Question

I have a code which creates a graph, with nodes, and which keeps track of edges. This code itself appears to be working fine, but I cannot get the repr override to work how I would expect it to, after reading a few of the str vs repo and repr() returned non-string threads, I can't seem to isolate the cause of my troubles.

!/usr/bin/python
class Edge:
    def __init__(self, here, there, txt):
        self.description = txt     # why am i making this jump?
        self.here = here    # where do i start
        self.there = there   # where to i end
        self.here.out += [self]  # btw, tell here that they can go there

    def __repr__(self):
        return "E(" + self.here.name + " > " + self.there.name + ")"


class Node:
    end = "."
    start = "!"

    def __init__(self, g, nid, name, stop=False, start=False):
        self.nid = nid
        self.graph = g  # where do i live?
        self.name = name  # what is my name?
        self.description = ""  # tell me about myself
        self.stop = stop  # am i a stop node?
        self.start = start  # am i a start node?
        self.out = []  # where do i connect to

    def also(self, txt):
        """adds text to description"""
        sep = "\n" if self.description else ""
        self.description += sep + txt

    def __repr__(self):
        y = "N( :id " + self.nid + \
            "\n   :name " + self.name + \
            "\n   :about '" + self.description + "'" + \
            "\n   :out   " + ",".join(str(n) for n in self.out) + " )"


class Graph:
    def __init__(self):
        self.nodes = []  # nodes, stored in creation order
        self.keys = {}  # nodes indexed by name
        self.m = None  # adjacency matrix
        self.mPrime = None  # transitive closure matrix

    def __repr__(self):
        return "\n".join(str(u) for u in self.nodes)

    def node(self, name):
        """returns a old node from cache or a new node"""
        if not name in self.keys:
            self.keys[name] = self.newNode(name)
        return self.keys[name]

    def newNode(self, name):
        """ create a new node"""
        nid = len(self.nodes)
        tmp = Node(self, nid, name)
        tmp.start = Node.start in name
        tmp.end = Node.end in name
        self.nodes += [tmp]
        return tmp

It is my understanding that repr returns a string whenever its function is called by a string handler. More specifically, it references and instance as a string, looks for str, str points to repr and that gets returned as a string to its calling method. So for my program I have a graph, which is created just fine, but when I print it, it gets stuck concatenating the list it joins, returning it as an int instead of a string?

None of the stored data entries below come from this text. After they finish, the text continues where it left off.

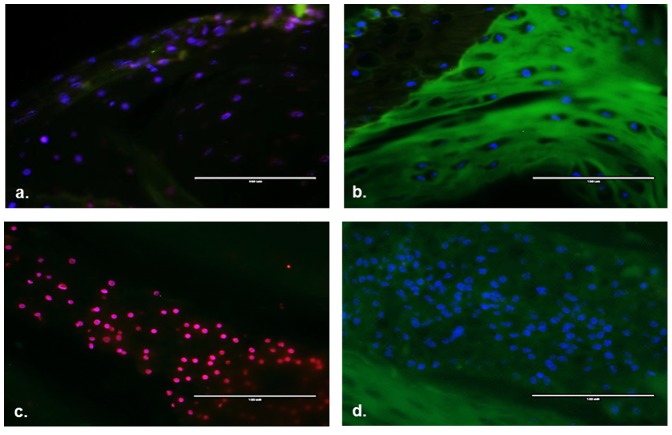
Cell viability in 14 day explant organ culture.Sections were stained with propidium iodide (red), Cell tracker green (green), and DAPI nuclear co-stain. Annulus fibrosus tissue section after treatment with 70% methanol (positive control) for 24 hours (a) and after 14 days of ex vivo organ culture (b). Nucleus pulposus tissue section after treatment with 70% methanol for 24 hours (c) and after 14 days of ex-vivo organ culture (d). Purple staining is indicative of PI and DAPI counterstaining.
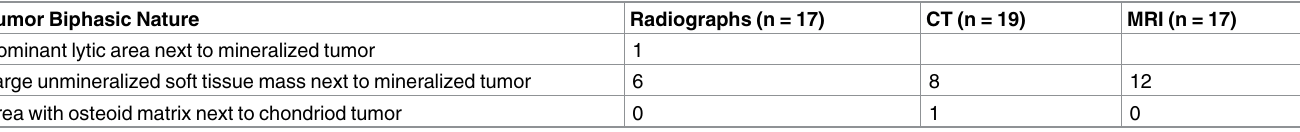
Table 2. Evidence of tumor biphasic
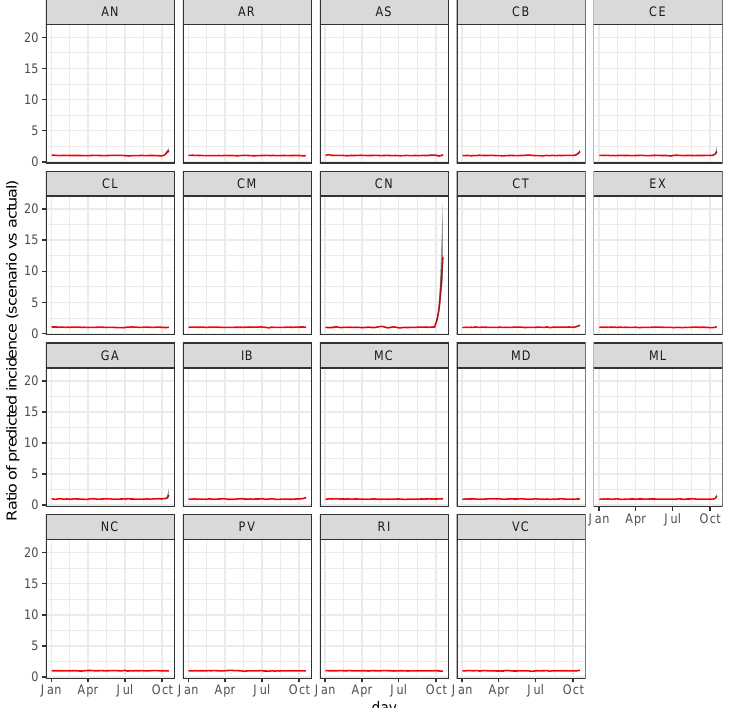
Figure A7. Effect on regions for a sudden increase of cases in the Canary Islands.The ratio between the predicted incidence for the scenario against the actually predicted incidence. Red is the ratio among medians along with 99% credible intervals (shaded grey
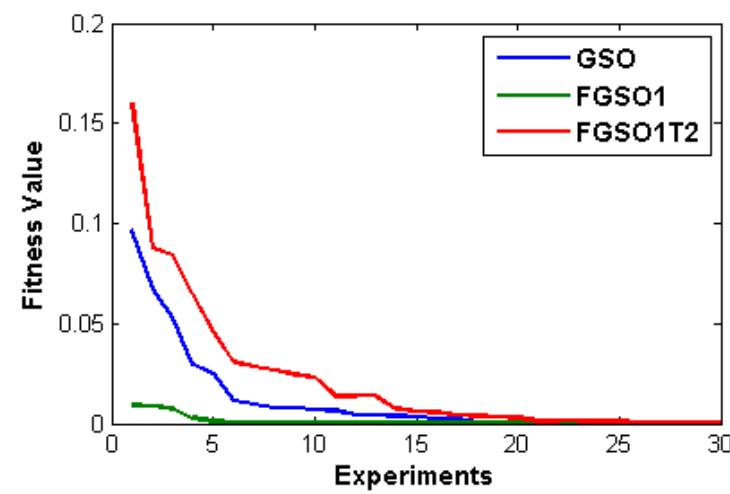
Figure 13. Results for GSO, FGSO1 and FGSO1T2 without noise. Table 3. Results with noise for GSO.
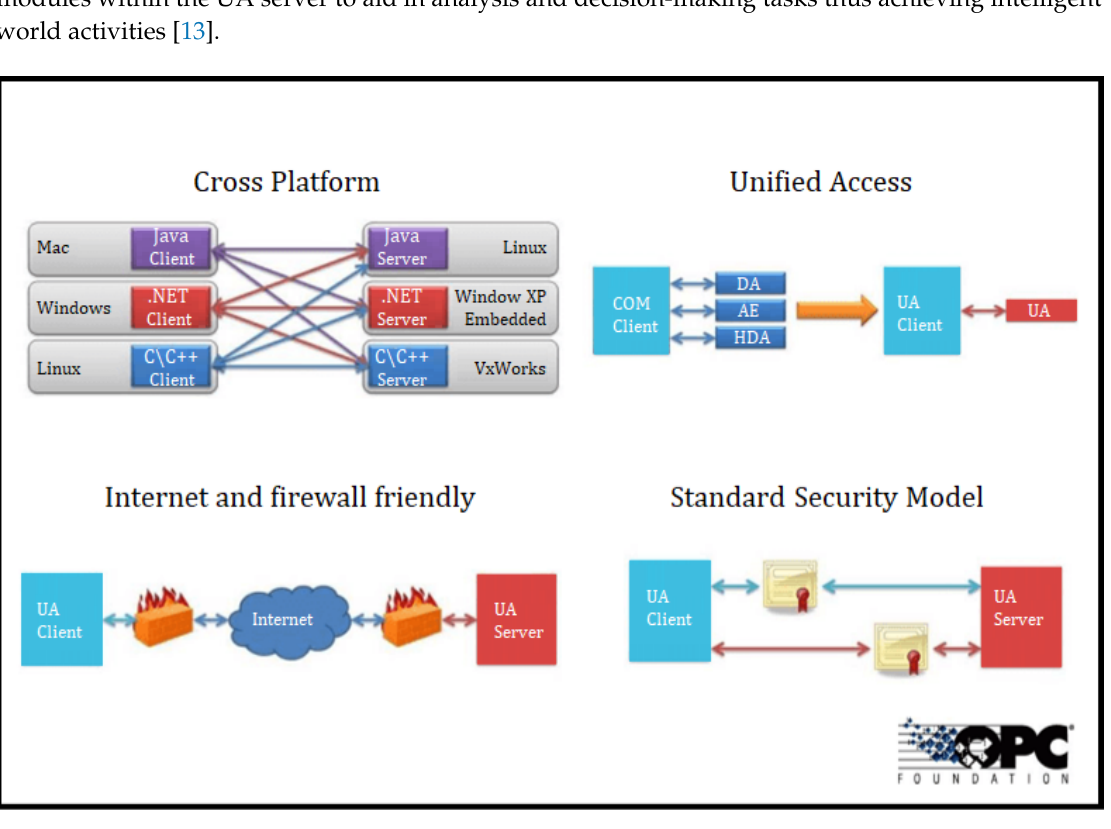
Figure 3. Key features and benefits of the Open Platform Communication-Unified Architecture (OPC-UA) protocol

I have tried casting different parts as a string thinking maybe repr wasn't being called because it had to be explicitly cast a string to work properly and a few other things. The short of my story is my repr is not being handled by the "\n".join() properly and somehow getting an int value from ",".join(str(n) for n in self.out), telling me it cannot concatenate a str and an int.

I'm really at a loss, I've read through many google answers and texts on the use of repr, as well as many answers on here and haven't figure out what exactly I'm overlooking here.

Here is how the graph itself is built, it reads in stagetext, where the first line is the node name, the exits start with >, and everything in between is a description of the node's location.

The graph is what I'm supposed to edit, and it is supposed to simply print with print graph("mystageText.txt"), though I have seen most uses of repr with repr(graph("myStageText.txt"). I am thusly quite confused on the matter as a clear concise example of repr with lists of instances doesn't seem to be available.

Thanks in advance for the help, hopefully this is concise enough for StackOverflow. Sorry if I was a bit too wordy while I was trying to be thorough about my problem.

Was it helpful?

Solution

It looks like your problem is really coming from

        y = "N( :id " + self.nid + \
        #                   ^

self.nid is an int.

Another bug: Node.__repr__ doesn't return anything.